The most useful debugging habit is to inspect one batch before training:

images, labels = next(iter(train_loader))

print(images.shape)
print(images.dtype)
print(images.min().item(), images.max().item())
print(labels.shape)
print(labels[:10])

This confirms that the data has the expected shape, type, scale, and labels.

Minimal End-to-End Example

The following example puts the pieces together.

import torch
import torch.nn as nn
from torch.utils.data import DataLoader
from torchvision import datasets, transforms, models

device = "cuda" if torch.cuda.is_available() else "cpu"

train_transform = transforms.Compose([
    transforms.RandomResizedCrop(224),
    transforms.RandomHorizontalFlip(),
    transforms.ToTensor(),
    transforms.Normalize(
        mean=[0.485, 0.456, 0.406],
        std=[0.229, 0.224, 0.225],
    ),
])

val_transform = transforms.Compose([
    transforms.Resize(256),
    transforms.CenterCrop(224),
    transforms.ToTensor(),
    transforms.Normalize(
        mean=[0.485, 0.456, 0.406],
        std=[0.229, 0.224, 0.225],
    ),
])

train_set = datasets.ImageFolder("dataset/train", transform=train_transform)
val_set = datasets.ImageFolder("dataset/val", transform=val_transform)

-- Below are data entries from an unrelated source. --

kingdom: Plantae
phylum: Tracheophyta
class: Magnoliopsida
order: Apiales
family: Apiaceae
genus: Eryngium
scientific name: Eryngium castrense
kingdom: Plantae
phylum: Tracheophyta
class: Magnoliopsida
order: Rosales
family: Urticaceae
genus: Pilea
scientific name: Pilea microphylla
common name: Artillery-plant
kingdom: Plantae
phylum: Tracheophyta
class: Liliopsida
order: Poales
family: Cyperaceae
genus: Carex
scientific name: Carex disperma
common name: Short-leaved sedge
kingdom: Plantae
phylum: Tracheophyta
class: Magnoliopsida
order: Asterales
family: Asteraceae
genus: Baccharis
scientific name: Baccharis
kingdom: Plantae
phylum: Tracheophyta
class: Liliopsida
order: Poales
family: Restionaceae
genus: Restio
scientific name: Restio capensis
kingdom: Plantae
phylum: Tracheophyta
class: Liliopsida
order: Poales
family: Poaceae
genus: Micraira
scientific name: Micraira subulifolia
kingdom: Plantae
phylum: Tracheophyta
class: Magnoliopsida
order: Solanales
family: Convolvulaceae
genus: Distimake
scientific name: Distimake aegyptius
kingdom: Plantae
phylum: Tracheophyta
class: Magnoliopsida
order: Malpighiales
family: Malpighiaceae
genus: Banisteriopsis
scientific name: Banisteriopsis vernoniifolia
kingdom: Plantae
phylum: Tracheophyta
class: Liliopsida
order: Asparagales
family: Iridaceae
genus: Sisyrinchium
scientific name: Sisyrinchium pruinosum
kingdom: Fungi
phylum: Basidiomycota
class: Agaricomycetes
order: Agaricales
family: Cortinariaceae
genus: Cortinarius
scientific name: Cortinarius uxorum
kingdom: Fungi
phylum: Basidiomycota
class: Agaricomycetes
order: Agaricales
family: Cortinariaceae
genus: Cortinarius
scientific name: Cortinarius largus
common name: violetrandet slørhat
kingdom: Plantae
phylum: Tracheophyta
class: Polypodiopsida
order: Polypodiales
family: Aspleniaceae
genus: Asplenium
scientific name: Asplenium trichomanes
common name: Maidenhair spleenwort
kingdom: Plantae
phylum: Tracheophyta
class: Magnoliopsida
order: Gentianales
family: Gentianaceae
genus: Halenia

train_loader = DataLoader(
    train_set,
    batch_size=64,
    shuffle=True,
    num_workers=4,
    pin_memory=True,
)

val_loader = DataLoader(
    val_set,
    batch_size=64,
    shuffle=False,
    num_workers=4,
    pin_memory=True,
)

num_classes = len(train_set.classes)

model = models.resnet18(weights=None)
model.fc = nn.Linear(model.fc.in_features, num_classes)
model = model.to(device)

loss_fn = nn.CrossEntropyLoss()

optimizer = torch.optim.AdamW(
    model.parameters(),
    lr=3e-4,
    weight_decay=1e-4,
)

train_classifier(
    model=model,
    train_loader=train_loader,
    val_loader=val_loader,
    optimizer=optimizer,
    loss_fn=loss_fn,
    device=device,
    epochs=20,
    checkpoint_path="classifier.pt",
)

This is a complete supervised classification pipeline. It loads images, prepares batches, defines a model, trains with cross-entropy, evaluates on validation data, and saves the best checkpoint.

Design Principles

A robust classification pipeline follows a few rules.

Keep training transforms and validation transforms separate. Use randomness during training, but keep validation deterministic.

Store and reuse the class-index mapping. A trained model only outputs integer class indices. The mapping gives those indices semantic meaning.

Inspect tensor shapes at every boundary. The most common expected image batch shape in PyTorch is [B, C, H, W].

Use logits for training. Apply softmax only when probabilities are needed for reporting or inference.

Evaluate on held-out data. Training metrics measure optimization progress. Validation metrics measure generalization.

Save checkpoints with model state, optimizer state, epoch number, and validation metric. A checkpoint should allow training to resume and allow the best model to be recovered.

A classification pipeline is a controlled experiment. The code should make the data, transforms, model, objective, optimizer, and evaluation protocol visible. This is what makes the result interpretable and reproducible.